Current Quarter Outlook

Main Business: Soybean Processing and Refined Products

Soybean processing sits at the center of Bunge’s earnings power this quarter, supported by stable end-market demand for meal and oil and selectively favorable crush spreads. Operational discipline in hedging and origination is likely to anchor throughput as volatility persists in soybean supply chains. While the company posted a thin net profit margin last quarter, soybean processing’s scale provides leverage if spot margins hold near recent averages and if logistics costs remain contained. The spread between soybean meal and oil value versus bean costs is the swing factor; sustained export demand to Asia and North America would support volumes, though regional harvest dynamics may introduce variability.

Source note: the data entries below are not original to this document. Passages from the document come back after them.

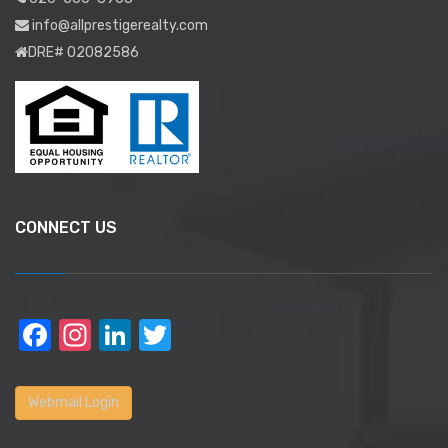
info@allprestigerealty.com
DRE# 02082586
CONNECT US
Facebook
Instagram
LinkedIn
Twitter
Webmail Login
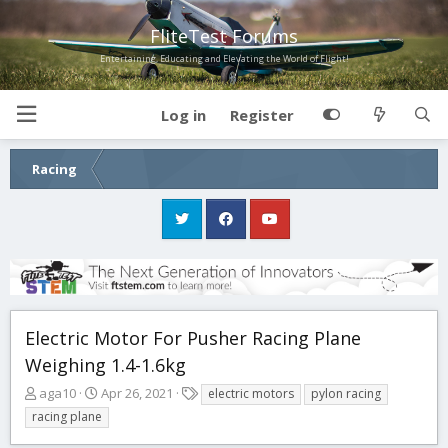
FliteTest Forums
Entertaining, Educating and Elevating the World of Flight!
Log in
Register
Racing
Electric Motor For Pusher Racing Plane
Weighing 1.4-1.6kg
T
S
T
aga10
Apr 26, 2021
electric motors
pylon racing
h
t
a
racing plane
r
a
g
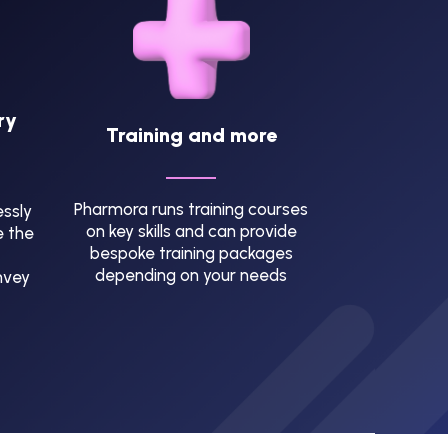
ry
Training and more
Pharmora runs training courses
ssly
on key skills and can provide
e the
bespoke training packages
depending on your needs
nvey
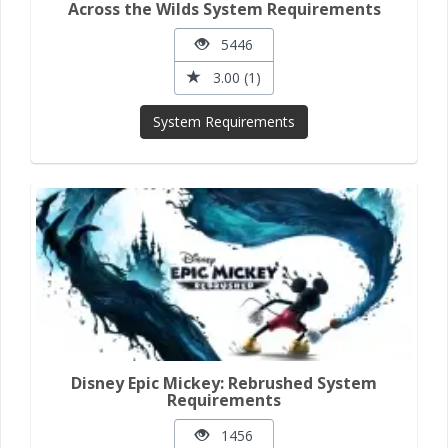
Across the Wilds System Requirements
5446
3.00 (1)
System Requirements
Disney Epic Mickey: Rebrushed System
Requirements
1456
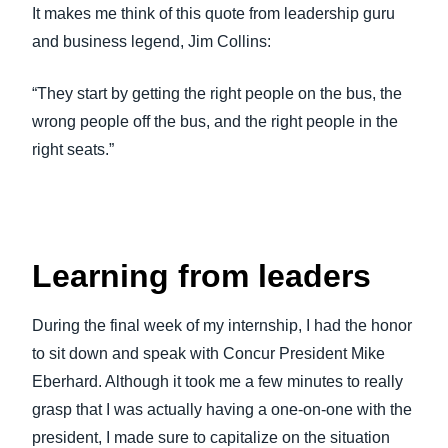
It makes me think of this quote from leadership guru
and business legend, Jim Collins:
“They start by getting the right people on the bus, the
wrong people off the bus, and the right people in the
right seats.”
Learning from leaders
During the final week of my internship, I had the honor
to sit down and speak with Concur President Mike
Eberhard. Although it took me a few minutes to really
grasp that I was actually having a one-on-one with the
president, I made sure to capitalize on the situation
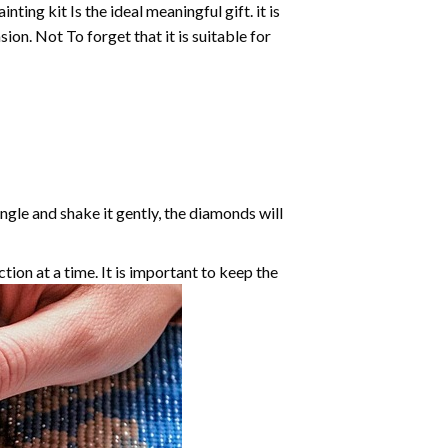
inting
kit Is the ideal meaningful gift. it is
on. Not To forget that it is suitable for
angle and shake it gently, the diamonds will
ction at a time. It is important to keep the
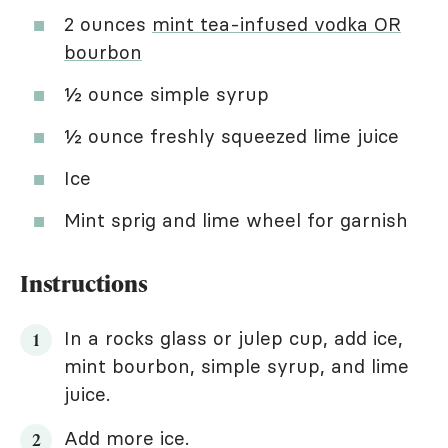
2 ounces
mint tea-infused vodka OR
bourbon
½ ounce simple syrup
½ ounce freshly squeezed lime juice
Ice
Mint sprig and lime wheel for garnish
Instructions
In a rocks glass or julep cup, add ice,
mint bourbon, simple syrup, and lime
juice.
Add more ice.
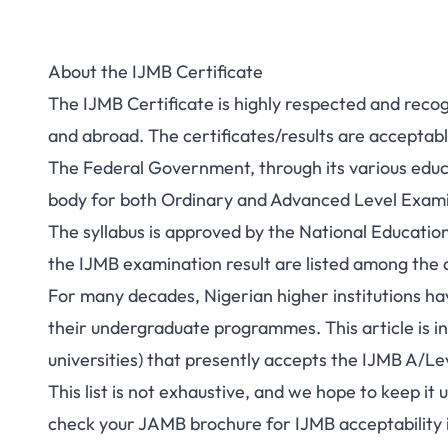
About the IJMB Certificate
The IJMB Certificate is highly respected and recogn
and abroad. The certificates/results are acceptable
The Federal Government, through its various educ
body for both Ordinary and Advanced Level Exam
The syllabus is approved by the National Educat
the IJMB examination result are listed among the
For many decades, Nigerian higher institutions ha
their undergraduate programmes. This article is inte
universities) that presently accepts the IJMB A/Lev
This list is not exhaustive, and we hope to keep it
check your JAMB brochure for IJMB acceptability in 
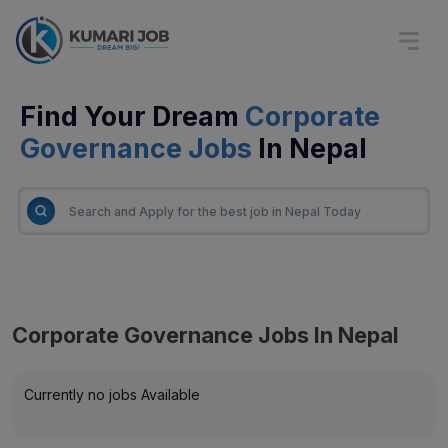
Find Your Dream
Corporate
Governance Jobs
In Nepal
Corporate Governance Jobs In Nepal
Currently no jobs Available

Analysts anticipate the segment’s contribution to remain robust on an absolute basis even if unit margins soften from peak levels.

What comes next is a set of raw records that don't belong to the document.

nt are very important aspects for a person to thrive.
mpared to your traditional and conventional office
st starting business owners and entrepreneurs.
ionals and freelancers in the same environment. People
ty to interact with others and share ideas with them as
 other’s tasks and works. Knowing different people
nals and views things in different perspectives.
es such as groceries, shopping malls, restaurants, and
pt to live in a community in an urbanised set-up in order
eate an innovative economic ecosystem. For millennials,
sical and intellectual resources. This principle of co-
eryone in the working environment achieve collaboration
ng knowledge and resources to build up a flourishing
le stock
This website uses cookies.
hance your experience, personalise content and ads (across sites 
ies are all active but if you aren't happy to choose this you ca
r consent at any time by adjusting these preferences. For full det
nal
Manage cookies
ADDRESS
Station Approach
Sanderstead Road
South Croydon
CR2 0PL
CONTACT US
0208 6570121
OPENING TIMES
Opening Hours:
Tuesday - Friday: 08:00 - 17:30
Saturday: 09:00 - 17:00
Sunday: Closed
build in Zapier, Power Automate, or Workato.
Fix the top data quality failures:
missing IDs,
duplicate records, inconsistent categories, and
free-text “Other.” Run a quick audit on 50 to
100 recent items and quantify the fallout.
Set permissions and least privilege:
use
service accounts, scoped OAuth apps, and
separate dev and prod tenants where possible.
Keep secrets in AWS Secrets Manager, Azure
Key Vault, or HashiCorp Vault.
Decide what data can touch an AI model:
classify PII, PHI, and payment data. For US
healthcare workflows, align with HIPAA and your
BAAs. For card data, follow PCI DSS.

Most Promising Business: Grains Trading and Milling

Grains trading and milling offers the largest incremental growth potential this quarter due to improved origination flows and continued merchandising strength across key corridors. Elevated global grain trade volumes and price volatility typically expand arbitrage opportunities, which can translate into higher unit profitability. If execution mirrors last quarter’s outperformance, the segment could deliver sequential steadiness with year-over-year resilience, backing the company’s consolidated revenue trajectory. Risk factors include potential dislocations in transportation networks and policy-induced trade disruptions, but diversified origination and destination markets should mitigate concentration risk. The segment’s operational footprint and risk management practices are expected to underpin consolidated margin stability.

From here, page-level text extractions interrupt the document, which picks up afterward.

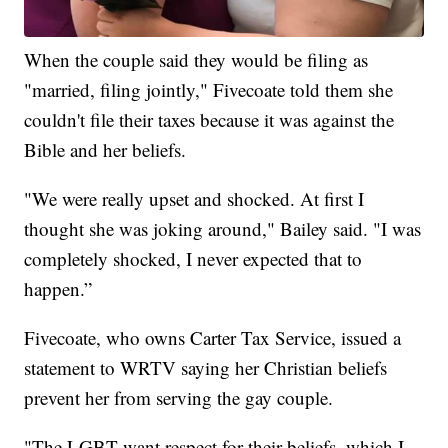
When the couple said they would be filing as
"married, filing jointly," Fivecoate told them she
couldn't file their taxes because it was against the
Bible and her beliefs.
"We were really upset and shocked. At first I
thought she was joking around," Bailey said. "I was
completely shocked, I never expected that to
happen.”
Fivecoate, who owns Carter Tax Service, issued a
statement to WRTV saying her Christian beliefs
prevent her from serving the gay couple.
"The LGBT want respect for their beliefs, which I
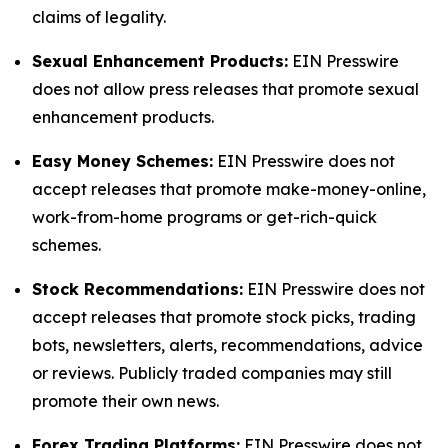
claims of legality.
Sexual Enhancement Products:
EIN Presswire
does not allow press releases that promote sexual
enhancement products.
Easy Money Schemes:
EIN Presswire does not
accept releases that promote make-money-online,
work-from-home programs or get-rich-quick
schemes.
Stock Recommendations:
EIN Presswire does not
accept releases that promote stock picks, trading
bots, newsletters, alerts, recommendations, advice
or reviews. Publicly traded companies may still
promote their own news.
Forex Trading Platforms:
EIN Presswire does not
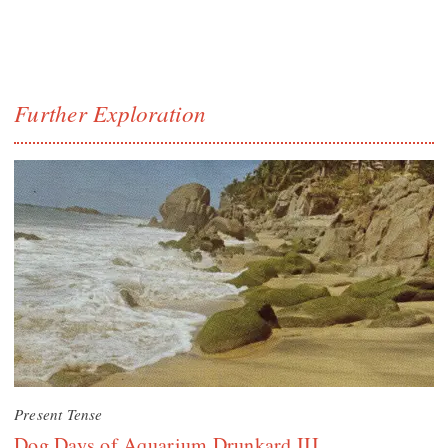
Further Exploration
Present Tense
Dog Days of Aquarium Drunkard III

Stock Price Drivers This Quarter

The most important stock price drivers are margin quality and the EPS trajectory relative to the consensus decline, alongside visibility on cost discipline and any corporate developments. Consensus implies strong year-over-year revenue growth with softer per-share earnings, so investor focus will center on whether EBIT conversion is robust enough to offset EPS headwinds from mix, tax, or financing. Additionally, the company’s ability to sustain a gross margin near last quarter’s level of 4.80% will be interpreted as a sign of execution consistency within a volatile commodity backdrop. Commentary on capital allocation and balance sheet flexibility may influence valuation multiples, particularly if management highlights pathways to margin normalization as demand stabilizes and crush economics moderate.

Analyst Opinions

Recent institutional commentary collected through January 28, 2026 tilts cautiously bullish, with the majority of views highlighting resilient execution despite margin pressure and signaling potential upside if crush and merchandising conditions remain constructive. Several well-followed sell-side teams point to revenue momentum and EBIT durability into the fourth quarter, emphasizing that the company’s risk controls and diversified origination footprint provide insulation against acute commodity shocks. Where caution appears, it is typically centered on the forecasted year-over-year EPS decline of 18.14%, reflecting the difficulty of reproducing prior-period margin peaks and the thin net profit margin base. In aggregate, the dominant view expects revenue to meet or slightly exceed consensus with EBIT roughly in line, while EPS could track the midpoint of expectations given cost controls and a balanced segment mix.

Disclaimer: Investing carries risk. This is not financial advice. The above content should not be regarded as an offer, recommendation, or solicitation on acquiring or disposing of any financial products, any associated discussions, comments, or posts by author or other users should not be considered as such either. It is solely for general information purpose only, which does not consider your own investment objectives, financial situations or needs. TTM assumes no responsibility or warranty for the accuracy and completeness of the information, investors should do their own research and may seek professional advice before investing.